WOW certainly became a lot more stable once they switched to 64-bit client.
Anyway; We’ll see this weekend I suppose…
Underachieving game underachieves.
Wonder what “a 64-bit client would improve things only minimally” means.
KevinC
1749
Why would it be less massive? The massive battles were already running on the 32bit client in the beta, no? It was a 32bit executable when I played, anyway.
LOL, well of course that’s a different aspect, I’m talking about PvE. How to incorporate “realistic” PvP with internet anonymity is another story. Essentially, you’d need identity to be as trackable, and absolute anonymity as difficult to attain, as it is in the real world, and I don’t think that’s possible. PvP in games is always going to be either the kind of nonsense (albeit fun for some) that you have in these types of games, or a more structured PvP with PvE and PvP kept distinct.

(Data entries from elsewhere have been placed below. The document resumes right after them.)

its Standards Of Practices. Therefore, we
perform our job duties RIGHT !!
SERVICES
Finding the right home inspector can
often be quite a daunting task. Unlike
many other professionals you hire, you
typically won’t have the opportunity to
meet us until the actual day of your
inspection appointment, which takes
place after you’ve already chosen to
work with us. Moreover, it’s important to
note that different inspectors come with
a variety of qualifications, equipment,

IOW, ideally, what an RPG player would want from simmy PvP is that the system would work to provide a possibility of real risk and real danger, but all held within the context of a social system, so the possibility is within realistic bounds (and minimized a bit even more by gamey compression) - i.e., the option and possibility for players to fight against each other, but the same amount of risk as that would bring in real life (with trackable identity, etc.). Also, of course, when one thinks of a “realistic” human social system, one is thinking of a system that’s already evolved to eliminate “ganking”. In fact, “ganking” for human beings was already controlled way back in prehistory, when communities were tiny, everyone knew each others’ asses, and anti-ganking behaviour already internalized - hard to see how that can be modelled in a game, other than by very strong reputation systems. (One possibility might be to temporarily up the stats of a victim of the initiation of violence, to the level of the aggressor - “righteous fury” or something. So you’d still have whatever skill difference existed, but at least a fighting chance, and more of a fight for the aggressor too.)
Plus also, UO is still quite abstracted, and things could be done much better today. Mortal Online is a game which tries to copy more or less exactly UO gameplay on the PvE side (as well as the full loot PvP aspect, of course), but the trouble is there isn’t enough “sand” in that sandbox. When you have more realistic graphics, but with the same level of abstraction as UO, and not enough detail in the world-building, what you get as a result feels even more “gamey” and less sim-like.
It means that the bottleneck is something that wouldn’t be resolved by moving to 64-bit.
KevinC
1752
I love the thought of having access to oodles of memory as much as anyone, but I wish more people would realize this before going into hysterics when a game isn’t 64-bit (I’m not referring to anyone on this forum, it’s just something I see frequently). Depending on the game, it sometimes isn’t worth the jump, especially when you’re dealing with third party libraries and tools which are often immature on 64-bit.